There have been a number of recent cases looking at the precise nature of the employment status of those working for employers who like their operatives to appear to clients as their representatives but who operate a model of self-employment. One such 'gig economy' case (Pimlico Plumbers Limited and Another v Smith) has now been decided by the Supreme Court, which has ruled that a plumber who had worked for Pimlico Plumbers Limited for six years was entitled to workers' rights.

Pimlico Plumbers Limited used operatives to supply services to householders on its behalf. Amongst other requirements, they had to work a five-day, 40-hour week and to be on call at all times during their shifts. They also had to wear uniforms, drive vans, carry identity cards that bore the company's logo and conform with personal conduct guidelines. Pimlico Plumbers could monitor the movement of its operatives via GPS fitted in their vans and they were required to liaise with the company regarding any holiday leave or time off work.

On the other hand, the operatives had to pay rent on their vehicles and provide all their own tools, equipment and materials. They had to arrange their own professional indemnity insurance cover and their contracts with the company stated in clear terms that they were in business on their own account and responsible for paying their own Income Tax and National Insurance Contributions.

One of the operatives, Gary Smith, had worked for Pimlico Plumbers for six years before he launched Employment Tribunal (ET) proceedings claiming, amongst other things, that he was unlawfully and unfairly dismissed after he suffered a heart attack.

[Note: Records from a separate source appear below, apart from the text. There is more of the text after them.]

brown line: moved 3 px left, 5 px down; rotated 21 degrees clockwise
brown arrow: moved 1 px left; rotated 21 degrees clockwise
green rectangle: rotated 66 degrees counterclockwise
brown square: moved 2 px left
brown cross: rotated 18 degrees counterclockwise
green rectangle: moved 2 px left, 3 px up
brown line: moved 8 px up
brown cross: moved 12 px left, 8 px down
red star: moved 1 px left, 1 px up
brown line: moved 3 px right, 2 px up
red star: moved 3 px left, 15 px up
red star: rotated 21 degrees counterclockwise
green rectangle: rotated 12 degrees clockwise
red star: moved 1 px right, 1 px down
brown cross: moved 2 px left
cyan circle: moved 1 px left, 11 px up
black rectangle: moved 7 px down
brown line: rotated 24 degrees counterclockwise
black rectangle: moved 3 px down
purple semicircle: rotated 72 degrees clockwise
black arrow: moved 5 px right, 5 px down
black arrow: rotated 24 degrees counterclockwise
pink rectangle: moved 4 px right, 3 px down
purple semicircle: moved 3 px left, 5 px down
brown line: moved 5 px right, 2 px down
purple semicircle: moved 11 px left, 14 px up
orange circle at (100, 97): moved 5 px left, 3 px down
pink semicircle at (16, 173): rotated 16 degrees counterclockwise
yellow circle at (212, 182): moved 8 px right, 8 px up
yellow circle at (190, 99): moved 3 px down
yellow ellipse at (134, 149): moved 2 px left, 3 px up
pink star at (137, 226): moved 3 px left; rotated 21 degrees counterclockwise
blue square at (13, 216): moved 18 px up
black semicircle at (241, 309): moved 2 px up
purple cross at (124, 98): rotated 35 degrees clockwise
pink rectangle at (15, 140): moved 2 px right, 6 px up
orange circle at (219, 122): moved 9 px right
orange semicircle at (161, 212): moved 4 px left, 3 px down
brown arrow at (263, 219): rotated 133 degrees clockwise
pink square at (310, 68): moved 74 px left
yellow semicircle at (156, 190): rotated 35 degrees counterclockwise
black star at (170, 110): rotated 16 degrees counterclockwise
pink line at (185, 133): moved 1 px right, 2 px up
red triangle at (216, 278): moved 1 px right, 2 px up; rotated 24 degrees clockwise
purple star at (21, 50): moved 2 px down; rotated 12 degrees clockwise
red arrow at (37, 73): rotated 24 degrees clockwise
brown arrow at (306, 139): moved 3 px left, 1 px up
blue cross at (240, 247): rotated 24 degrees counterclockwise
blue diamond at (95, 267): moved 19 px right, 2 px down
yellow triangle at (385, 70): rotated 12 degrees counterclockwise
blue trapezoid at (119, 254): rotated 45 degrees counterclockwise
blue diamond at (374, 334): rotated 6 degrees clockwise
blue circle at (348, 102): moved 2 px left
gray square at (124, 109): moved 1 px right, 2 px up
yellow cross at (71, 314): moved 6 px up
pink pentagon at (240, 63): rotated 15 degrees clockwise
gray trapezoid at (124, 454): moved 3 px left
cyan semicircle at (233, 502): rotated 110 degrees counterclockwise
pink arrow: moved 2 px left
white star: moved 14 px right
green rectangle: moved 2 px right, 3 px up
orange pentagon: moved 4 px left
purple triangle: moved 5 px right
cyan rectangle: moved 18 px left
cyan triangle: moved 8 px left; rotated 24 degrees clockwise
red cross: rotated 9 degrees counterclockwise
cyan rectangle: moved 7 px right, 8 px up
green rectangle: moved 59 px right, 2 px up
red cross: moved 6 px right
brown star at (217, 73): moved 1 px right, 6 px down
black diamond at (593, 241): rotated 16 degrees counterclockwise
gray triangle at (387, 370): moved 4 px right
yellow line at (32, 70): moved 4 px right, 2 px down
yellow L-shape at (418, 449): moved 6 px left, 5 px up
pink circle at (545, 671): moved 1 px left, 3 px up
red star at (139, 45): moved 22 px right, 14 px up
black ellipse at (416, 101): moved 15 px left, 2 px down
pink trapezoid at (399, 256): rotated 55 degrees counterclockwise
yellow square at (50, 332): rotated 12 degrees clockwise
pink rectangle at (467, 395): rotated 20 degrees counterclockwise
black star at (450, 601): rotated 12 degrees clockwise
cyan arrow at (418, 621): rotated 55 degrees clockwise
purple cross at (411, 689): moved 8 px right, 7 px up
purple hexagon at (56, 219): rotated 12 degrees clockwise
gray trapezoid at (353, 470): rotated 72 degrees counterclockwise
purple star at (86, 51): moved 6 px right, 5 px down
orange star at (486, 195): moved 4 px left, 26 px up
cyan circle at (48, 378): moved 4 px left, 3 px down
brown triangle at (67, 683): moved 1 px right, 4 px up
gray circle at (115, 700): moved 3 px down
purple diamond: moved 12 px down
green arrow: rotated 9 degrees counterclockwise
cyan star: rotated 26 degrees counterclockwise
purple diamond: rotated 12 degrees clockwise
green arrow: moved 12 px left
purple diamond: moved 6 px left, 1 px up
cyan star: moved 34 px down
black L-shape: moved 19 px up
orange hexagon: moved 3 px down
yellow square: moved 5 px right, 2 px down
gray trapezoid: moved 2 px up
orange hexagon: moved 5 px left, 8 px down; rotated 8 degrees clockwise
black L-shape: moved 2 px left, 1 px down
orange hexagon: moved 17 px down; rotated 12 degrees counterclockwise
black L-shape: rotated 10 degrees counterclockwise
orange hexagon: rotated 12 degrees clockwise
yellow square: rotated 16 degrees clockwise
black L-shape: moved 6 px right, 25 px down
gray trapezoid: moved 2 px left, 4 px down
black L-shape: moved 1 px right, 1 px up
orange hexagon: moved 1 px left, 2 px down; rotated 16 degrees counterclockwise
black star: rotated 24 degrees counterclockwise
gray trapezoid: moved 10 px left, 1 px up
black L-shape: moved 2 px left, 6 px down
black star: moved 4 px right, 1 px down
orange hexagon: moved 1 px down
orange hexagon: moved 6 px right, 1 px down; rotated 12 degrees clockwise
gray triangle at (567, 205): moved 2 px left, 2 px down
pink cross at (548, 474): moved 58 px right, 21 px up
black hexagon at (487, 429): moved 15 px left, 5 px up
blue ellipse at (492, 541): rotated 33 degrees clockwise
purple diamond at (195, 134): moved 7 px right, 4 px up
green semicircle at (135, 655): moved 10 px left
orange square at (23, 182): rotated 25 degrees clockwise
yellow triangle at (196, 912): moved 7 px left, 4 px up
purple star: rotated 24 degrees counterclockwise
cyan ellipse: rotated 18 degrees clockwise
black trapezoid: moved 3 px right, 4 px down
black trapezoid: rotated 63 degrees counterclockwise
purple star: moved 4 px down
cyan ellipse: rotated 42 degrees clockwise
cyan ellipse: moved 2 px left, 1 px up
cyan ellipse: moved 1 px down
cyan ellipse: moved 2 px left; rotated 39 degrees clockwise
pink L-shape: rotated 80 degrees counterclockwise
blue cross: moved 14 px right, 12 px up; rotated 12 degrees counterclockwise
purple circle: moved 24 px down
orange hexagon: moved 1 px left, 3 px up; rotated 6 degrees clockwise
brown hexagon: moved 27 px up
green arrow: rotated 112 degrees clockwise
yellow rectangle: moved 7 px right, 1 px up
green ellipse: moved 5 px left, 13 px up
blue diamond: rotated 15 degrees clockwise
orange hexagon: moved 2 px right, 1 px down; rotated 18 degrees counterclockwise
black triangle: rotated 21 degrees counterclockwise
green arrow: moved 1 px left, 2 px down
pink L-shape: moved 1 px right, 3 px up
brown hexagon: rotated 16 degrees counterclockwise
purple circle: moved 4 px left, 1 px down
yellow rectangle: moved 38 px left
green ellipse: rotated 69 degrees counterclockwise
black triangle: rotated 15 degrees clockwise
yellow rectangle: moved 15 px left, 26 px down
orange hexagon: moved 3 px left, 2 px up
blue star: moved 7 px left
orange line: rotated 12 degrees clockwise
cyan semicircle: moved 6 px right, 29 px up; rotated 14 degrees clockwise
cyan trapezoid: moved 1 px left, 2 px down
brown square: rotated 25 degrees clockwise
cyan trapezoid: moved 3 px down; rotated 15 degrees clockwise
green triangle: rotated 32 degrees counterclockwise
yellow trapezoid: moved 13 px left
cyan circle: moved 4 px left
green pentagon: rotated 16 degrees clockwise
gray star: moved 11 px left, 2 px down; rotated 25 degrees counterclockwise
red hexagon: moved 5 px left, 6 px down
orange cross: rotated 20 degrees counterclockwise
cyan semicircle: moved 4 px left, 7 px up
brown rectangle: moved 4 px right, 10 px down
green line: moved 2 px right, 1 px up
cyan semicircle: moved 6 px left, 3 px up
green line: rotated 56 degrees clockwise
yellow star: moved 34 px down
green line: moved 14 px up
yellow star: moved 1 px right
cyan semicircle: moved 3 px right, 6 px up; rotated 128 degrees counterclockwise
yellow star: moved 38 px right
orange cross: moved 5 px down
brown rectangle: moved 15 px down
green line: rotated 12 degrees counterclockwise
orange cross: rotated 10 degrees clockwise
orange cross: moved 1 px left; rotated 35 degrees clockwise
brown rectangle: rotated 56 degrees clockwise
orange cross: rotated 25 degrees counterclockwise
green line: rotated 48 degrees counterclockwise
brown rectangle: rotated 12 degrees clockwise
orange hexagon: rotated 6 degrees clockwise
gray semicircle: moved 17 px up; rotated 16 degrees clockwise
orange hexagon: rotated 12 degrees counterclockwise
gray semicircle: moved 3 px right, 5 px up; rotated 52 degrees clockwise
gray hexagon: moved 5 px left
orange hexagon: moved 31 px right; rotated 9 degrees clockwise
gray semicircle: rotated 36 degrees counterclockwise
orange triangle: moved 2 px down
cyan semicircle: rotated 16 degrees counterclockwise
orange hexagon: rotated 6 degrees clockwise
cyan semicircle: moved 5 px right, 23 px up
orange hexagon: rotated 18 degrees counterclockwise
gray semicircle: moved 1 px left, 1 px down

In the circumstances, a preliminary issue arose as to the basis on which he performed work on the company's behalf.

The ET found that Mr Smith was a worker within the meaning of the Employment Rights Act 1996 (ERA). Although he was not an employee in the ordinary sense, his working arrangements met the definition of employment within the ERA, which defines a worker as an individual who has entered into or works under a contract of employment or any other contract whereby they undertake 'to do or perform personally any work or services for another party to the contract whose status is not by virtue of the contract that of a client or customer of any profession or business undertaking carried on by the individual'. The ruling meant that the ET had no jurisdiction to entertain his unfair and wrongful dismissal claims. It was, however, able to consider his complaints of direct disability discrimination, failure to make reasonable adjustments, underpayment of holiday pay and unauthorised deductions from wages. The ET's decision was subsequently upheld by the Employment Appeal Tribunal and the Court of Appeal.

In dismissing Pimlico Plumbers' challenge to that result, the Supreme Court could find no flaw in the ET's conclusion that Mr Smith's relationship with the company was not that between an independent contractor and his customer or client, but rather that of a worker. He is therefore entitled to employment rights, such as holiday and sick pay, and can now proceed with his ET claims.